NAIRÓBI, 23 Jun (Reuters) - O surto de Ebola no Congo registrou o maior número de casos confirmados no primeiro mês entre todos os surtos de Ebola na África, afirmou uma autoridade de alto escalão da Organização Mundial da Saúde em uma coletiva de imprensa na terça-feira.

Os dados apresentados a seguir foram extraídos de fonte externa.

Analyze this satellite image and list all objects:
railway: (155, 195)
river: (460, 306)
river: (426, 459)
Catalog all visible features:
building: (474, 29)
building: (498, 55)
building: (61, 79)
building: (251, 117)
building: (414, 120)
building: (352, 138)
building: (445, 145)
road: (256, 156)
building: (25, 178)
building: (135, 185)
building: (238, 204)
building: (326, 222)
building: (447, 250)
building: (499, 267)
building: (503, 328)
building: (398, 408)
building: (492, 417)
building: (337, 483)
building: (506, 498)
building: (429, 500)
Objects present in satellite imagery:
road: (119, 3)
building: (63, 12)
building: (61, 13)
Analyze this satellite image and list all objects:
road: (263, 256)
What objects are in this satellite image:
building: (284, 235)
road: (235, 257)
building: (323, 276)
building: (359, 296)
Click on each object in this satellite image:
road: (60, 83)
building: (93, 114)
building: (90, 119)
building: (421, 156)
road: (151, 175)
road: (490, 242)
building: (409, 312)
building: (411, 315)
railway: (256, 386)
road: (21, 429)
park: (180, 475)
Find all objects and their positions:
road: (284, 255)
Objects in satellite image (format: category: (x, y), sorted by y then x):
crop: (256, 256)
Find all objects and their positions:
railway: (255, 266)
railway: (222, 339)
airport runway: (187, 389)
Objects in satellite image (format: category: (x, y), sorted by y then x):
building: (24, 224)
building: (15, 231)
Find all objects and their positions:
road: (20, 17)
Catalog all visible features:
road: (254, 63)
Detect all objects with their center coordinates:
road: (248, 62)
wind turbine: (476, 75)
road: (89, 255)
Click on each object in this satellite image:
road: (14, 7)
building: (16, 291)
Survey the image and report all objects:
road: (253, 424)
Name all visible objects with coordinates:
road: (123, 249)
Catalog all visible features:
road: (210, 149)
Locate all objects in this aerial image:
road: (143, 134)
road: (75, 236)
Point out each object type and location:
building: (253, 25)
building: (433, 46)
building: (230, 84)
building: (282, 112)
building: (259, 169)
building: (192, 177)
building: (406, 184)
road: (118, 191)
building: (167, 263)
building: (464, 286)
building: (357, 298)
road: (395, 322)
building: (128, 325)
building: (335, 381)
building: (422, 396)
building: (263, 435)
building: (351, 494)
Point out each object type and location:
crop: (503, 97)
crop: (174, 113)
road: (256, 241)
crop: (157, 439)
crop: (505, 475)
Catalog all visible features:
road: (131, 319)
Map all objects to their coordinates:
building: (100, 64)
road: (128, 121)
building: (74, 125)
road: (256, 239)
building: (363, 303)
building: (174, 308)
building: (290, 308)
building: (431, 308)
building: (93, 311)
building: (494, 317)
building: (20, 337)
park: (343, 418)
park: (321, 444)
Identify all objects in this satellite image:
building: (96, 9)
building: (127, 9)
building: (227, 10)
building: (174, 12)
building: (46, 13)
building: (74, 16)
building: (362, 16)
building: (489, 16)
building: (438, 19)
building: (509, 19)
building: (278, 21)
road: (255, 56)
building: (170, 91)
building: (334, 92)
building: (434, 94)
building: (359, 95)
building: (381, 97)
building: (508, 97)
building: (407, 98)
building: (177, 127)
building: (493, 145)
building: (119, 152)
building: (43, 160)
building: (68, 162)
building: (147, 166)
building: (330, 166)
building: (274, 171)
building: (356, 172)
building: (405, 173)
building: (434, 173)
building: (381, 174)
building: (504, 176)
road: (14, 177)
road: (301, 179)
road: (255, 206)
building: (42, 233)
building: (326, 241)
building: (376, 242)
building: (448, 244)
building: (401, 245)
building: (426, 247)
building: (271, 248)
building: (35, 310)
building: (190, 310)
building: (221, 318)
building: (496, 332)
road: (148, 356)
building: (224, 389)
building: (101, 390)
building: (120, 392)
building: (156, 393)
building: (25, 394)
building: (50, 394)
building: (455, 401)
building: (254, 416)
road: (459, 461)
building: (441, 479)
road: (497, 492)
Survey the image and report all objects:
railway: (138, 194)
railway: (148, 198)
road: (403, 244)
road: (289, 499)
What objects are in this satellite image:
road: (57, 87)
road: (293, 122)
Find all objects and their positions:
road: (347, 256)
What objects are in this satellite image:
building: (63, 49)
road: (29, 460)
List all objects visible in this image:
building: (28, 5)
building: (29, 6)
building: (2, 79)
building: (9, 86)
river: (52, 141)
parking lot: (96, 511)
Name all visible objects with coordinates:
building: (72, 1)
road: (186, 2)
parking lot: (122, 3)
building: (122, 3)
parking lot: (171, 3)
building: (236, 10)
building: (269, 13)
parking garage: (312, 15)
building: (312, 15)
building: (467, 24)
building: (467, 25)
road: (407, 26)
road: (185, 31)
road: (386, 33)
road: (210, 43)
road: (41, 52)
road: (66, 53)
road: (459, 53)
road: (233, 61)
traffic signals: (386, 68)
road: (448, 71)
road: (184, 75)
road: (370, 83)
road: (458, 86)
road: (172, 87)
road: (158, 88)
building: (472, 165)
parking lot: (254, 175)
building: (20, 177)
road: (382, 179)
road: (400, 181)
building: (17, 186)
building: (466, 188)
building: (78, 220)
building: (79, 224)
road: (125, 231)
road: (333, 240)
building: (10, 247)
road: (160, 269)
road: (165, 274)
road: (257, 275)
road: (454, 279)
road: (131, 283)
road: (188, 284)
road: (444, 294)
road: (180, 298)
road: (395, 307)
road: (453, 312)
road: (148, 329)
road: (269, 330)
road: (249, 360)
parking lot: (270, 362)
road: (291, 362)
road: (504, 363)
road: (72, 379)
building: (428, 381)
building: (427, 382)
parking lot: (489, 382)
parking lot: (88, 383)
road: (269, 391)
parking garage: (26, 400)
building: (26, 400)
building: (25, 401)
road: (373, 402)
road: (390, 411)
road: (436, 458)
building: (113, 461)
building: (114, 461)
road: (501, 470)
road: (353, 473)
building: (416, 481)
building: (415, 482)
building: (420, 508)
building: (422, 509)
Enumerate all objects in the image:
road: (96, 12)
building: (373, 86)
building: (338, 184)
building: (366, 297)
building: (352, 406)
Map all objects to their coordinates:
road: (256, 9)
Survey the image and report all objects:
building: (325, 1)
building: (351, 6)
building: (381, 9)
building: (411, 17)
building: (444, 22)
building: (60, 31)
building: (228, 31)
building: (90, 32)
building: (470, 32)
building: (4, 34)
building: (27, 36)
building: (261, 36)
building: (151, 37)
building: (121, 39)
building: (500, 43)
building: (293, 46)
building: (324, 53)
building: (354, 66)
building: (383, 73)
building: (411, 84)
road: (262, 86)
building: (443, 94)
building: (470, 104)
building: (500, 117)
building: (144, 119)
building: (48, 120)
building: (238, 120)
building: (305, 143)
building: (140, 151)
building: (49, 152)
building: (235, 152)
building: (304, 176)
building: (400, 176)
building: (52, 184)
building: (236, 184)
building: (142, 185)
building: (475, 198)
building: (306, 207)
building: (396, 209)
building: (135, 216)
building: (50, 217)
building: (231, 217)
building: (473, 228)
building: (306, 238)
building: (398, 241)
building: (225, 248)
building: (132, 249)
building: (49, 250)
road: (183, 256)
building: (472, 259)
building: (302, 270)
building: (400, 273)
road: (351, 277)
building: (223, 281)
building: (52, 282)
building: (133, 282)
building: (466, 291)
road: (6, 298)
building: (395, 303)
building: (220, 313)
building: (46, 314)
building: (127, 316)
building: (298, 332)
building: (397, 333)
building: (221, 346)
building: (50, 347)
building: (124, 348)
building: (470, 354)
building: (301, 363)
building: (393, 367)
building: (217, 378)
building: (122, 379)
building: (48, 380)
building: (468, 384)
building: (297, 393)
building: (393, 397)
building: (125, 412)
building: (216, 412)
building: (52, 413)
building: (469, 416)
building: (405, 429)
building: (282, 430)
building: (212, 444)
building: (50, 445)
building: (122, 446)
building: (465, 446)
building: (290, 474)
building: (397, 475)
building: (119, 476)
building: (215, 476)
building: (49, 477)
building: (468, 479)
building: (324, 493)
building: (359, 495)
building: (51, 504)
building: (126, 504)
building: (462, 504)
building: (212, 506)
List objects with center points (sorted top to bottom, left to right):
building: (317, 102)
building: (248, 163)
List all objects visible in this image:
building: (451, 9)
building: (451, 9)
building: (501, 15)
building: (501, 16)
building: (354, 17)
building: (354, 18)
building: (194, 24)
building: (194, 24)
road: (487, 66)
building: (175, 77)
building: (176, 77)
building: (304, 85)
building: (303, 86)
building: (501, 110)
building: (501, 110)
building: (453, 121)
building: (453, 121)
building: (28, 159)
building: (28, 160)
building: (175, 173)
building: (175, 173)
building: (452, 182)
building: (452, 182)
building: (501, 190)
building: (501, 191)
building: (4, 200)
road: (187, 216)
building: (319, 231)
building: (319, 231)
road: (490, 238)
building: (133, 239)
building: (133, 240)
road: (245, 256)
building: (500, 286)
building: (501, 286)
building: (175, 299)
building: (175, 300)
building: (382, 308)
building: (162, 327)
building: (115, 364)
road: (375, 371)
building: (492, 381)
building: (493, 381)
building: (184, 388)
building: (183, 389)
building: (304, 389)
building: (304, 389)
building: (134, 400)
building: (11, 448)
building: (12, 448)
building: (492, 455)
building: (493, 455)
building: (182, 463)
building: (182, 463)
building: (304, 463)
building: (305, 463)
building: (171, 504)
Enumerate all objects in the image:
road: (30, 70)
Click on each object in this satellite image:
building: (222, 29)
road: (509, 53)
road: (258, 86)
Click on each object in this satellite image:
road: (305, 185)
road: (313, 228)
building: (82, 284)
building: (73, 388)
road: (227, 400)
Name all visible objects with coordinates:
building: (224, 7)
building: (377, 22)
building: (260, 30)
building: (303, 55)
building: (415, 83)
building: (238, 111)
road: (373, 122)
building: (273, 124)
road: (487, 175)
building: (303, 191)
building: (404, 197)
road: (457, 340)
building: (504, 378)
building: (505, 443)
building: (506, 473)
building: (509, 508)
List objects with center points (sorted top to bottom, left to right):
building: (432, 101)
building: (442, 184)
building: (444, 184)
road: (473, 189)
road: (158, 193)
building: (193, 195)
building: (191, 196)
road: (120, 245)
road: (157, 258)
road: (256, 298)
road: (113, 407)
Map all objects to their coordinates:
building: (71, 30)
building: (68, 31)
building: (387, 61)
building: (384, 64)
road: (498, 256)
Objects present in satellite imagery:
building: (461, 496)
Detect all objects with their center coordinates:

O surto do vírus Bundibugyo na República Democrática do Congo, que infectou mais de 1.000 pessoas e causou 267 mortes, foi detectado tardiamente, e especialistas afirmam que o vírus já circulava há meses antes de ser oficialmente declarado em 15 de maio.
“A resposta precisa ser ampliada para acompanhar o ritmo do surto em expansão — isso está começando a acontecer”, disse Abdirahman Mahamud, da OMS, em uma coletiva de imprensa em Genebra após retornar do epicentro do surto, Bunia, na semana passada.
Os dois maiores surtos de Ebola anteriores a este ocorreram na África Ocidental — Guiné, Serra Leoa e Libéria —, onde mataram 11 mil pessoas entre 2014 e 2016, e um surto menos letal no Congo, em 2018.
Já foram registrados casos de Ebola em pelo menos três dos superlotados campos de deslocados no leste do Congo, informou a Reuters. Abdoulaye Wone, da Organização Internacional para as Migrações, disse na mesma coletiva que pelo menos 25 casos foram confirmados nos campos, incluindo 14 mortes.
Houve mais de 20 surtos na África Subsaariana, de acordo com o Centro de Controle e Prevenção de Doenças (CDC) dos EUA.